[(Notre camarade Victor Griffuelhes nous a adressé la lettre suivante :)]
Vous avez raison de vouloir rappeler que les anarchistes ne furent pas tous étrangers au mouvement syndical et que beaucoup y prirent une part active. Ce qui les amena à une participation directe, ce fut surtout le sentiment profond de se mêler à une besogne pleine de vie débordante et de promesses d’avenir. Ils voyaient dans le Syndicat un facteur d’action dans lequel ils entraient en impétueux. Le malheur est qu’il, en est un peu différemment aujourd’hui ; on raisonne, on scrute, on débine l’action en invoquant des motifs étrangers au courage. Autrefois, au cours d’une action toujours réduite, on ne disposait pas du temps de critiquer et de ratiociner. Maintenant, c’est là un exercice courant, normal.
Il y a quinze ans, la Révolution était « lointaine » et on croyait à son éclatement prochain ; aujourd’hui que tout montre qu’elle est proche, que les faits la portent, on tente de la repousser en la refoulant. Le statique de courage moral fait que l’on masque une opposition de couards par des procédés de raison critique qui, autrefois, ont pu s’expliquer. Aujourd’hui non. On entend de tous côtés nous ne sommes pas prêts. L’était-on davantage il y a quinze ans ?
Je ne puis m’empêcher de songer à tels ou tels (au pluriel), si fougueux hier, si plats aujourd’hui. Je vois là un défaut d’équilibre intellectuel, moral, chez pas mal de militants, de même qu’un manque de sens critique. Car lequel de l’Hervé du drapeau dans le fumier ou de celui du Bloc national, était ou est équilibré ? Aucun.
Je me réjouis de voir que quelques-uns sont d’un cerveau sain ! Leur nombre est petit, et le plus affligeant est que tel, semblable aux fougueux d’hier, le sera à ceux qui sont plats aujourd’hui.
La vérité est qu’on ne peut rester hissé sur un fil de fer.
La Révolution est une chose à laquelle je crois par sentiment et surtout par raison. Je la vois proche. Les facteurs humains font seuls défaut. Je ne la vois ni en austère, ni en puritain, mais en humain. Je suis pour la révolution russe parce qu’elle est et je me suis fait une règle de ne rien dire sur elle. Il n’existe pas d’homme capable de la juger. Son immensité et sa complexité sont telles que nul être – même un participant ou un témoin – ne peut la disséquer et l’analyser.
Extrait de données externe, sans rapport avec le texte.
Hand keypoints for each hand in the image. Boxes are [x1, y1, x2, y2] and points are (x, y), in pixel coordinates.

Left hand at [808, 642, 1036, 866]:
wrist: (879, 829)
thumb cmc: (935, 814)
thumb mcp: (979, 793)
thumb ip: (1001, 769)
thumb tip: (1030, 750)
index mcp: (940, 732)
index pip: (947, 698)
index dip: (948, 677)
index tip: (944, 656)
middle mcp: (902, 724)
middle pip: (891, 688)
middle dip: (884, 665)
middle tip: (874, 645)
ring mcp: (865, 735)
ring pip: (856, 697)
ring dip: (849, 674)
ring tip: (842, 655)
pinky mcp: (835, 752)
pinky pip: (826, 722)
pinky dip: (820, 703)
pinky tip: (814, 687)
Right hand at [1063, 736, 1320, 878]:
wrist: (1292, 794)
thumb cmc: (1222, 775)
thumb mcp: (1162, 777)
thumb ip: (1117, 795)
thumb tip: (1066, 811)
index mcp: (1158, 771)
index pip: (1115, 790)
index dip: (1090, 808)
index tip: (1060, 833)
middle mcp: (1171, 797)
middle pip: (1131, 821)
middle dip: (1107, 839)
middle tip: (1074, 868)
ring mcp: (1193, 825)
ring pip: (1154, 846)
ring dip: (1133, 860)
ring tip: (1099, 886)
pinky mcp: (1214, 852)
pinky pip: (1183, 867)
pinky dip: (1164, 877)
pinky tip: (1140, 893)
Je vous écris tout cela pour en arriver à vous dire qu’une dissertation théorique sur le syndicalisme me paraît inopportune. J’ai refusé d’en parler l’autre jour.
La question pressante est la suivante. Faut-il, en présence des bouleversements sociaux actuels, agir pour une révolution sociale, ou faut-il besogner pour une adaptation progressive des conditions sociales dans un sens démocratique ? Ou bien encore se cantonner dans une expectative critique en attendant que passe l’autobus perfectionné, jamais réalisé ?
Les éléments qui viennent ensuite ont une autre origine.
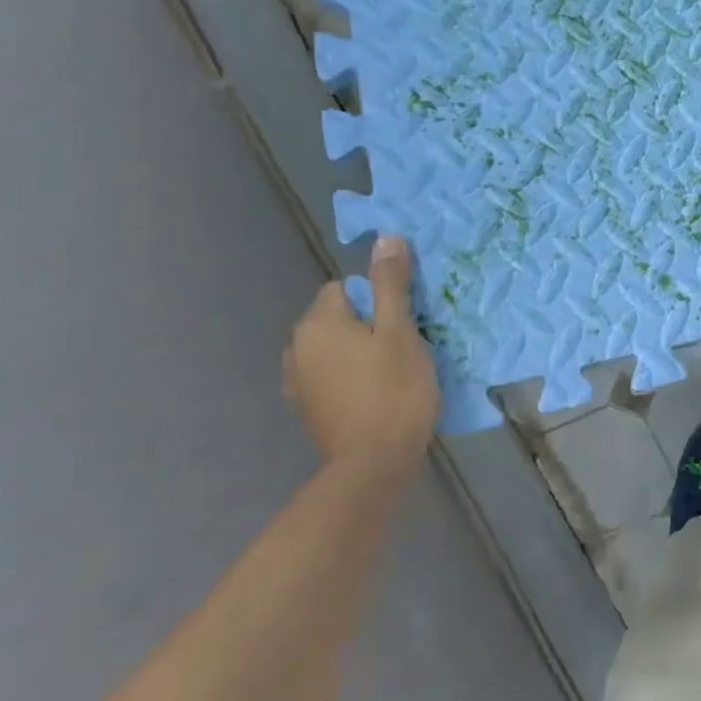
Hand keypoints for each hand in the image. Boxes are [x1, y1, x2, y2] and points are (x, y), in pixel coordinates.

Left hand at [283, 236, 439, 471]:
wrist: (372, 463)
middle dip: (367, 325)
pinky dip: (348, 377)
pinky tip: (371, 395)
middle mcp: (296, 346)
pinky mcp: (305, 407)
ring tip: (390, 372)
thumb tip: (387, 237)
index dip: (378, 300)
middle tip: (404, 347)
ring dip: (356, 352)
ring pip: (333, 348)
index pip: (345, 288)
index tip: (404, 323)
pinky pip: (328, 375)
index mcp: (317, 322)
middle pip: (337, 318)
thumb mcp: (401, 332)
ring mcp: (296, 380)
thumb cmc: (393, 391)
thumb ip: (391, 285)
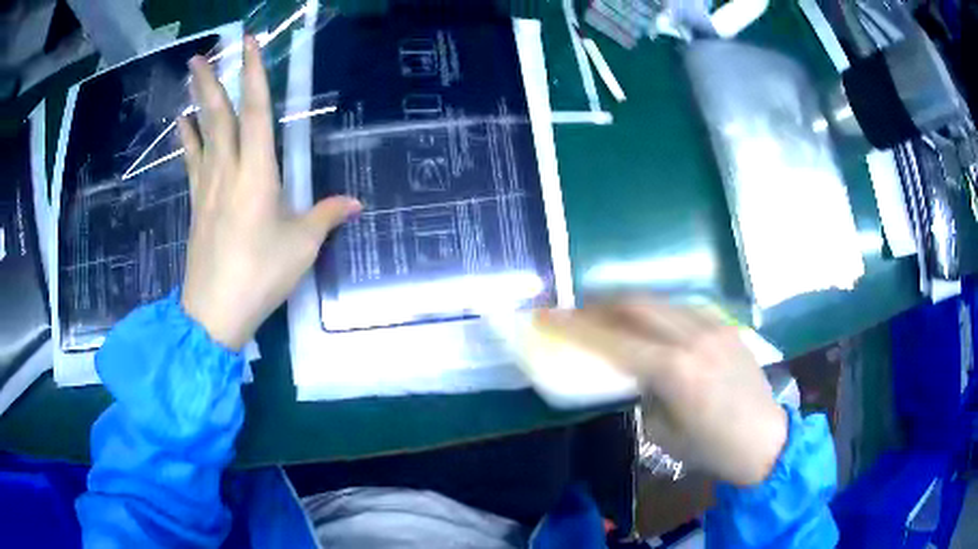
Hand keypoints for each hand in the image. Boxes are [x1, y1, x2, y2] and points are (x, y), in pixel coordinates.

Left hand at [177, 36, 359, 349]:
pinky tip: (183, 125)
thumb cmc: (260, 276)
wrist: (214, 313)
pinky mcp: (197, 205)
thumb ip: (326, 215)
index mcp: (257, 174)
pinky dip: (189, 139)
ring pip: (201, 134)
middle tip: (200, 54)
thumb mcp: (302, 247)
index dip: (254, 74)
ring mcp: (207, 187)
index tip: (249, 43)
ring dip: (196, 103)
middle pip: (218, 117)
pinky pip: (192, 161)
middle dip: (211, 81)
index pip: (256, 112)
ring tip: (191, 78)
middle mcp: (228, 171)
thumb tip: (355, 202)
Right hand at [535, 297, 786, 486]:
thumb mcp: (662, 432)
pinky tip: (653, 322)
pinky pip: (684, 307)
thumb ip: (644, 394)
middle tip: (577, 310)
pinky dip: (659, 310)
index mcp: (673, 370)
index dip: (575, 326)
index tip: (548, 316)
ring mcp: (714, 326)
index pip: (612, 340)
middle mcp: (693, 337)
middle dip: (599, 304)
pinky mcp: (727, 326)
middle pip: (635, 304)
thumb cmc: (711, 449)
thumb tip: (636, 373)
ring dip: (629, 304)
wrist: (765, 439)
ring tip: (610, 313)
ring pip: (660, 300)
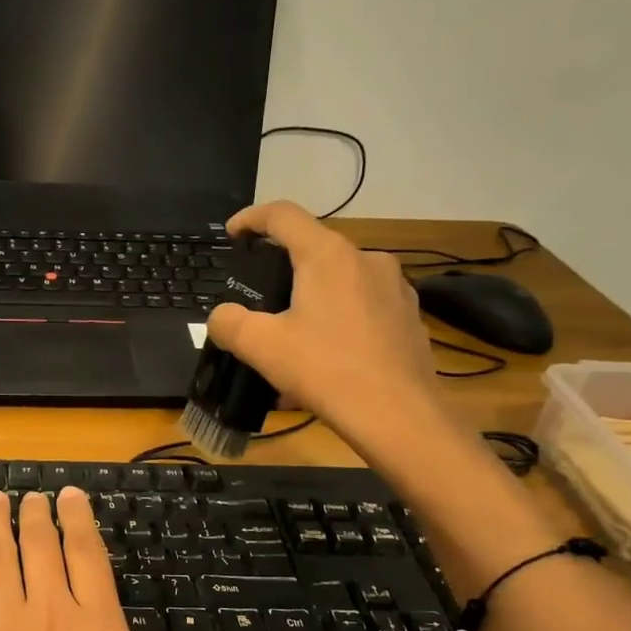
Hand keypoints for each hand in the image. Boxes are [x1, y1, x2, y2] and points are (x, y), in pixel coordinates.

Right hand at [205, 200, 446, 455]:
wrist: (398, 415)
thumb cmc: (326, 370)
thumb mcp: (261, 347)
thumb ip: (229, 323)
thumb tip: (221, 316)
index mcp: (328, 256)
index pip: (283, 215)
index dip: (251, 218)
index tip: (232, 233)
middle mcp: (367, 259)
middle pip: (314, 250)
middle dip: (283, 270)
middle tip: (261, 301)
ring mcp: (395, 287)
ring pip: (341, 281)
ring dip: (313, 299)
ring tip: (294, 338)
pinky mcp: (409, 317)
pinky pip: (363, 308)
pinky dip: (339, 321)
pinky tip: (327, 357)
Dans des études ainsi comprises, je pourrais dire mon mot, estimant qu’elles seules sont d’une actualité impérieuse. Elles seraient d’un autre intérêt que les discussions portant sur l’attitude observée ces cinq dernières années. Ça c’est le passé dont il serait préférable de ne plus parler. Chacun a agi selon son tempérament, son esprit ! Un voile devrait se dresser et ensemble il conviendrait de fixer devant soi.
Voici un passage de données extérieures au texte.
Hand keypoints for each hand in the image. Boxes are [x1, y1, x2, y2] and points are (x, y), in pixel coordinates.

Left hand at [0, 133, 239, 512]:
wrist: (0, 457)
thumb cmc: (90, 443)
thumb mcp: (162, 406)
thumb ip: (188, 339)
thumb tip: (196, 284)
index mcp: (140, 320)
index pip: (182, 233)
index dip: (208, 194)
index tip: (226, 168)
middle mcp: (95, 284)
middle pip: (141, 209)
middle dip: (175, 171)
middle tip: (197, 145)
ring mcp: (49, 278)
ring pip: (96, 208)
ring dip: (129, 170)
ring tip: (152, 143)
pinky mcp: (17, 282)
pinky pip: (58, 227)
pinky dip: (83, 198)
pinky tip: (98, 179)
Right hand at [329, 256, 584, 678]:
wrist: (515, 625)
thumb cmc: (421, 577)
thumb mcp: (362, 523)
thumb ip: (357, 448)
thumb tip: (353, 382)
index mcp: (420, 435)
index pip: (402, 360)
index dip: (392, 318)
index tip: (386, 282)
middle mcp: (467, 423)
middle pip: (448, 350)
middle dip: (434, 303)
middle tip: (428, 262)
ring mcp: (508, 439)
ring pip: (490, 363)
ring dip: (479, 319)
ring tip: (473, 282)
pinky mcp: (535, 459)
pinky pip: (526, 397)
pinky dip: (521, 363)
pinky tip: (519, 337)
Que peut-on, que doit-on tirer de la guerre ? Ma réponse est prête ; elle n’est pas celle d’un visionnaire, ni d’un illuminé. Je vois l’effort à tenter dans son sens général. Dans le cours de l’action agirais-je selon un canevas détaillé et minutieux ? Je ne sais. Suivrai-je la ligne droite ? Je ne sais encore. Un homme d’action et de réalisation ne saurait s’embarrasser de détails, à moins de n’être qu’un discutailleur.
Que nous sommes loin de cette fraîcheur d’idées et de foi d’autrefois ! Si le rappel que vous désirez pouvait la ramener, je me ferais un plaisir d’apporter ma part dans ce rappel.